Menos espejos y más retrovisores ("¡Miradme, malditos!")

Menos espejos y más retrovisores. 
Ese sería uno de mis deseos para el 2021. O, mejor todavía, para siempre, a partir de 2021. 
Por supuesto: es una metáfora. (Y mucho me temo que lo que va a leerse aquí hoy ya lo escribí de algún modo hace unos años. Aquí y aquí. Cómo pasa el tiempo, carallo).

El hecho es el siguiente: los espejos son esencialmente innecesarios. Por mucho que abunden más y crezcan en tamaño. 
Solo nos necesitamos para vernos. Es, de hecho, casi la única manera en que podemos vernos. Y eso los transforma en algo que hoy nos parece muy imprescindible. 
Por grandes que sean,  su objetivo no es ver a los demás. Para eso bastan los ojos. O los catalejos si uno está lejos. 
Nuestro amado siglo XXI es, ya como cliché, narcisista en grado sumo: "eyes on me, people". 
"¡Miradme, malditos!" sería un buen título para un libro al respecto. Lo voy a poner ahora mismo en el título del post, aunque ya se haya leído al llegar uno aquí. 

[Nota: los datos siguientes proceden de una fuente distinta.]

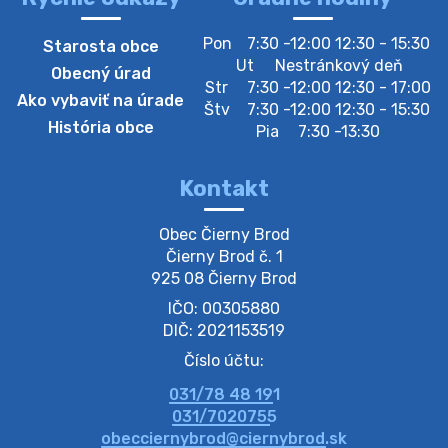
Zber separovaného odpadu plastu-
Pon
7:30 -12:00 12:30 - 15:30
Starosta obce
Szeparált műanya…
Ut
Nestránkový deň
Obecný úrad
Oznamujeme obyvateľom, že v stredu 05. augusta
Str
7:30 -12:00 12:30 - 17:00
Ako vybaviť na úrade
prebehne zber separovaného odpadu plastu. Prosíme
Štv
7:30 -12:00 12:30 - 15:30
obyvateľov, aby vrecia s odpadom vyložili pred dom už
História obce
Pia
7:30 -13:30
večer vopred, nakoľko firma F…
4. augusta 2026 09:51
Kontakt
Oznámenie o plánovanom prerušení dodávky
Obec Čierny Brod

elektri…
Čierny Brod č. 1

Oznamujeme Vám, že v určitých dňoch bude v
925 08 Čierny Brod
niektorých častiach našej obce plánované prerušenie
IČO: 00305880
distribúcie elektrickej energie. Podrobné informácie o
dátumoch, časoch a dotknutých …
DIČ: 2021153519
4. augusta 2026 09:48
Číslo účtu:
031/78 48 191
Zber BIO odpadu-BIO hulladék elszállítása
031/7020755
Obecný úrad v Čiernom Brode oznamuje obyvateľom,
obecciernybrod@ciernybrod.sk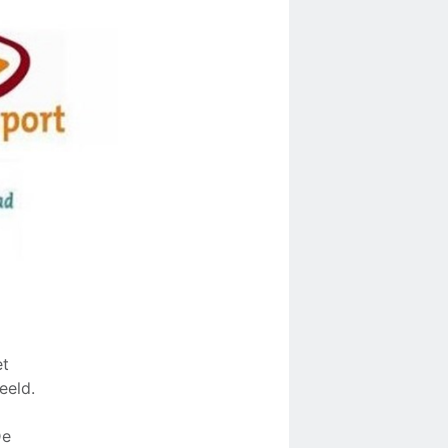
et
eeld.
De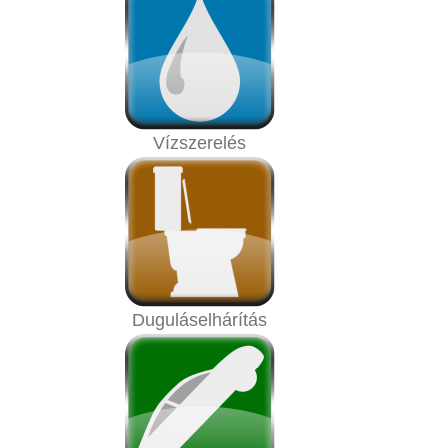
Vízszerelés
Duguláselhárítás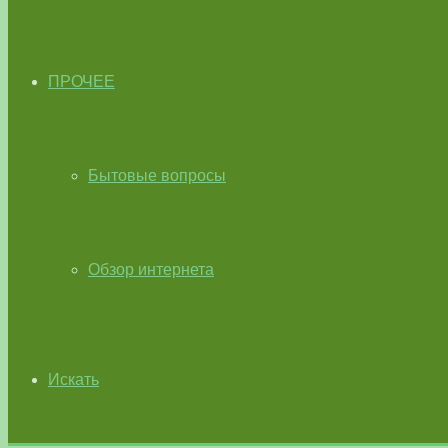
ПРОЧЕЕ
Бытовые вопросы
Обзор интернета
Искать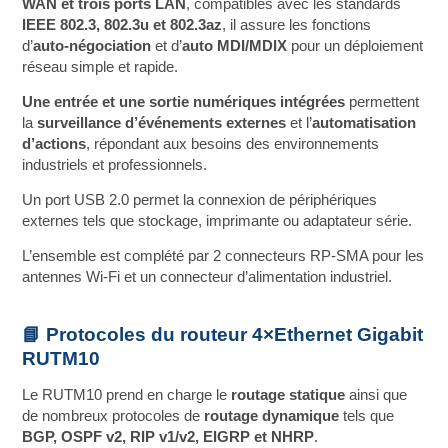
WAN et trois ports LAN
, compatibles avec les standards
IEEE 802.3, 802.3u et 802.3az
, il assure les fonctions
d’
auto‑négociation
et d’
auto MDI/MDIX
pour un déploiement
réseau simple et rapide.
Une entrée et une sortie numériques intégrées
permettent
la
surveillance d’événements externes
et l’
automatisation
d’actions
, répondant aux besoins des environnements
industriels et professionnels.
Un port USB 2.0 permet la connexion de périphériques
externes tels que stockage, imprimante ou adaptateur série.
L’ensemble est complété par 2 connecteurs RP‑SMA pour les
antennes Wi‑Fi et un connecteur d’alimentation industriel.
📘 Protocoles du routeur 4×Ethernet Gigabit
RUTM10
Le RUTM10 prend en charge le
routage statique
ainsi que
de nombreux protocoles de
routage dynamique
tels que
BGP, OSPF v2, RIP v1/v2, EIGRP et NHRP
.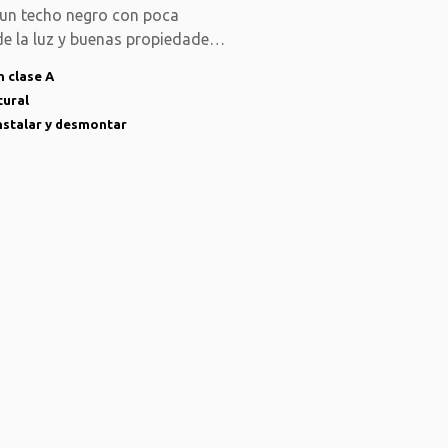
 un techo negro con poca
de la luz y buenas propiedades
 clase A
tural
instalar y desmontar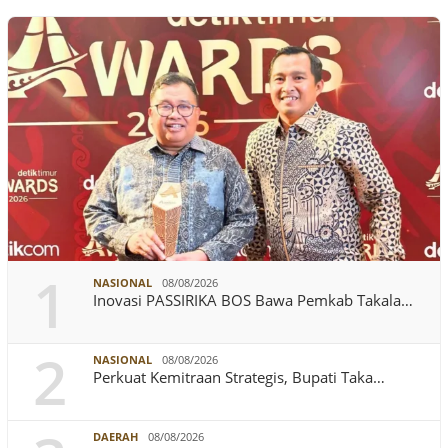
1
NASIONAL
08/08/2026
Inovasi PASSIRIKA BOS Bawa Pemkab Takala…
2
NASIONAL
08/08/2026
Perkuat Kemitraan Strategis, Bupati Taka…
DAERAH
08/08/2026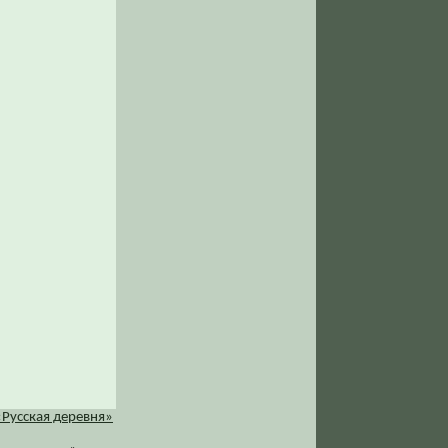
«Русская деревня»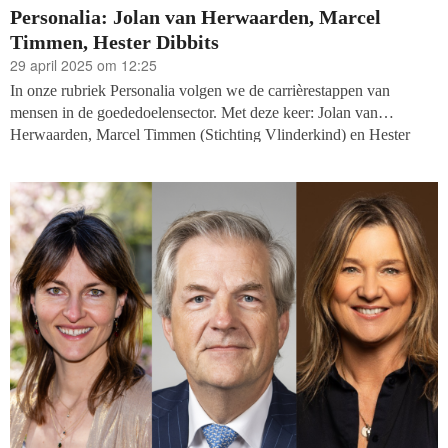
Personalia: Jolan van Herwaarden, Marcel
Timmen, Hester Dibbits
29 april 2025 om 12:25
In onze rubriek Personalia volgen we de carrièrestappen van
mensen in de goededoelensector. Met deze keer: Jolan van
Herwaarden, Marcel Timmen (Stichting Vlinderkind) en Hester
Dibbits (Utrechts Landschap).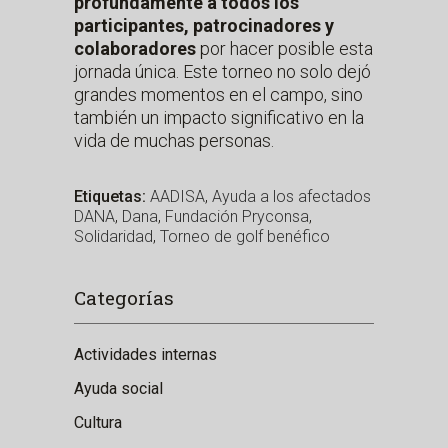
profundamente a todos los
participantes, patrocinadores y
colaboradores
por hacer posible esta
jornada única. Este torneo no solo dejó
grandes momentos en el campo, sino
también un impacto significativo en la
vida de muchas personas.
AADISA
,
Ayuda a los afectados
DANA
,
Dana
,
Fundación Pryconsa
,
Solidaridad
,
Torneo de golf benéfico
Categorías
Actividades internas
Ayuda social
Cultura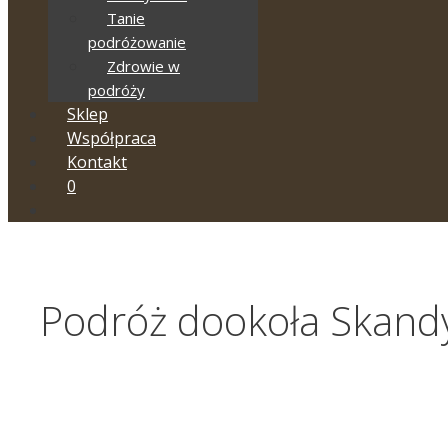
Tanie
podróżowanie
Zdrowie w
podróży
Sklep
Współpraca
Kontakt
0
Podróż dookoła Skand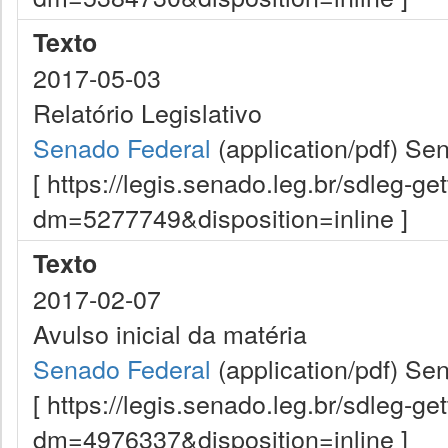
Texto
2017-05-03
Relatório Legislativo
Senado Federal
(application/pdf)
Sen
[ https://legis.senado.leg.br/sdleg-g
dm=5277749&disposition=inline ]
Texto
2017-02-07
Avulso inicial da matéria
Senado Federal
(application/pdf)
Sen
[ https://legis.senado.leg.br/sdleg-g
dm=4976337&disposition=inline ]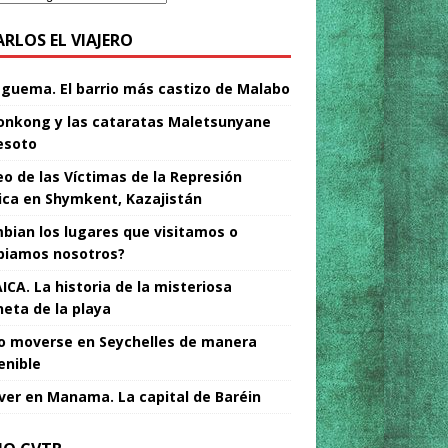
ARLOS EL VIAJERO
Nguema. El barrio más castizo de Malabo
nkong y las cataratas Maletsunyane
esoto
o de las Víctimas de la Represión
tica en Shymkent, Kazajistán
bian los lugares que visitamos o
iamos nosotros?
ICA. La historia de la misteriosa
neta de la playa
 moverse en Seychelles de manera
enible
ver en Manama. La capital de Baréin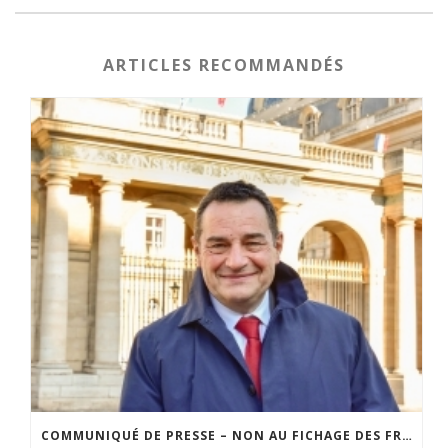
ARTICLES RECOMMANDÉS
COMMUNIQUÉ DE PRESSE – NON AU FICHAGE DES FRANÇAIS SUR LEURS OPINIONS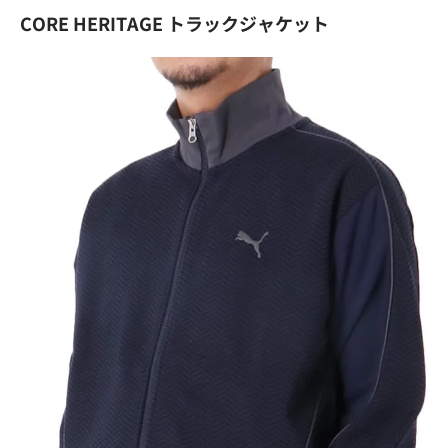
CORE HERITAGE トラックジャケット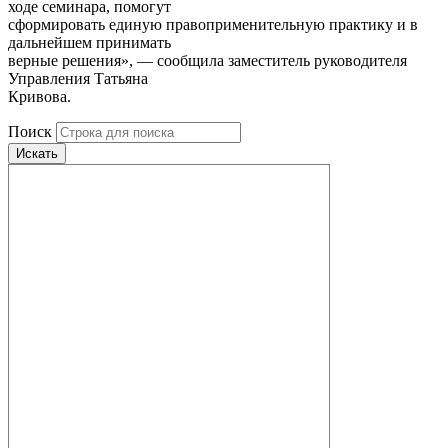
ходе семинара, помогут
сформировать единую правоприменительную практику и в
дальнейшем принимать
верные решения», — сообщила заместитель руководителя
Управления Татьяна
Кривова.
Поиск
Искать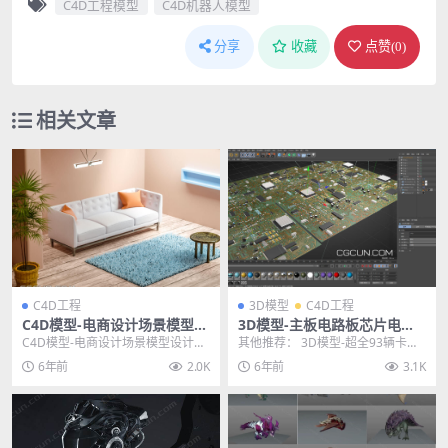
C4D工程模型
C4D机器人模型
分享
收藏
点赞(
0
)
相关文章
C4D工程
3D模型
C4D工程
C4D模型-电商设计场景模型设
3D模型-主板电路板芯片电子
计包装OC渲染器工程
电器设备高精度C4D/OBJ/FBX
C4D模型-电商设计场景模型设计包
其他推荐： 3D模型-超全93辆卡车P
模型
装OC渲染器工程 其他推荐: C4D中
BR模型合集PBR流程模型合集,各种
6年前
2.0K
6年前
3.1K
文预设-...
类型的...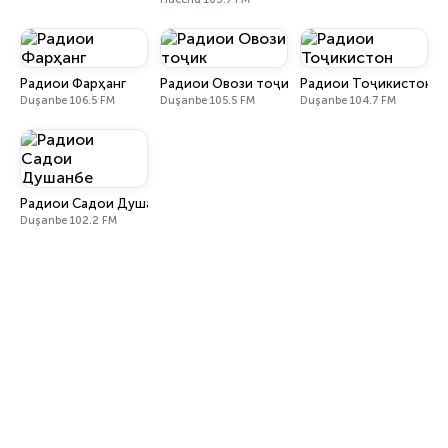
Радиои Фарҳанг
Радиои Овози тоҷик
Радиои Тоҷикистон
Duşanbe 106.5 FM
Duşanbe 105.5 FM
Duşanbe 104.7 FM
Радиои Садои Душанбе
Duşanbe 102.2 FM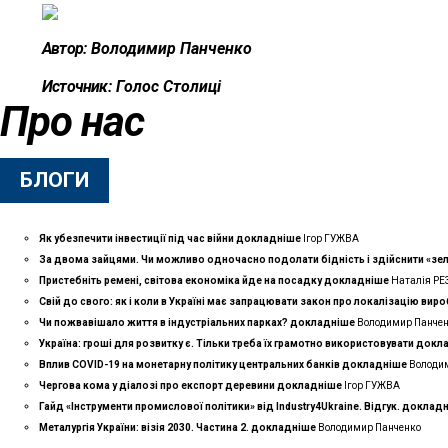
Автор:
Володимир Панченко
Источник:
Голос Столиці
Про нас
БЛОГИ
Як убезпечити інвестиції під час війни
докладнiше
Ігор ГУЖВА
За двома зайцями. Чи можливо одночасно подолати бідність і здійснити «зе
Пристебніть ремені, світова економіка йде на посадку
докладнiше
Наталія Р
Свій до свого: як і коли в Україні має запрацювати закон про локалізацію вир
Чи пожвавішало життя в індустріальних парках?
докладнiше
Володимир Панче
Україна: гроші для розвитку є. Тільки треба їх грамотно використовувати
докл
Вплив COVID-19 на монетарну політику центральних банків
докладнiше
Володи
Чергова кома у діалозі про експорт деревини
докладнiше
Ігор ГУЖВА
Гайд «Інструменти промислової політики» від Industry4Ukraine. Відгук.
доклад
Металургія України: візія 2030. Частина 2.
докладнiше
Володимир Панченко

En positivo, sin embargo, es muy interesante todo este asunto.
Antes he escrito en negrita el "hoy" y el "casi" al explicar para qué sirve un espejo. Porque resulta que para eso —para vernos— están ni más ni menos que los demás. 
Dicen los personalistas (esos filósofos que centran su reflexión en la persona y sus características) que cada yo necesita un tú que le descubra su propio valor: que no estamos pensados para nosotros mismos, sino para salir; que una personalidad sana implica una autoestima sana, que se consiga en gran parte gracias al amor que el  prójimo le ha regalado a uno. Los demás son el espejo de uno: le sirven para verse... de modo indirecto y eficacísimo: irremplazable. 
"Eh, que eres así", nos dicen los demás. "Eh, que esto lo haces bien". O "Eh, que te queda bien esto".
La Biblia lo dice a su manera: "decid al justo que lo hace bien".... porque si no se lo dirá él mismo. En castellano se expresa con aquel simpático "no tener abuela". Porque, ¡ahí es nada!, el gratuito amor de los demás, que nos construye, es, además, ordenado: primero mis seres más cercanos. Mis padres. Y mis abuelos. Poco se ha ponderado quizás hasta ahora el increíble papel educativo de los abuelos. 
Conclusión fortísima y psicológicamente exacta: nadie se ve bien si alguien no se lo ha dicho. De modo que, ya adulto, se verá bien por mucho que se le diga —una moda tonta, un tonto amigo, un comentario superficial— que va la cosa mal. La autoestima empieza desde afuera, pasa por uno, y acaba saliendo de nuevo, para querer a otros.  
Todo esto sobre los espejos...

¿Y los retrovisores?
Mucho mejores que los espejos, precisamente por todo lo dicho hace segundos. 
El retrovisor y su uso es signo de madurez: mira lo que hay a tu alrededor, rey, que no vives solo. 
¡Cómo se nota en la gran ciudad que es Barcelona (a extensión me refiero ahora) quién lo usa y quién no!
Conducir es todo una odisea. Y usar el retrovisor, un acto de educación de los más fundamental. 
A la vida misma puede hacerse extensivo: mira a los que tienes alrededor. 
Hay un añadido simpático: usar el retrovisor como espejo. No es la idea. Véase la foto. 

Demos un último paso.
Se trata de combinar las dos cosas: yo y los demás. Yo para los demás. Yo gracias a los demás. Nosotros. Tú y yo. Ambas cosas. No solo los demás: eso no se puede. No es salud mental: no estamos pensados para los demás... sin nosotros mismos. Hay una sana autoestima. 
Viene aquí que ni pintado el anuncio de aquel conductor que llama a alguien para avisar de que llegará tarde porque está en un gran atasco. Y a la pregunta de si hay mucho coche, responde que no sabe, porque está delante de todo. Es un estúpido uso de los retrovisores. Por eso —si lo logra— hace gracia. El retrovisor sirve para mirar a los otros.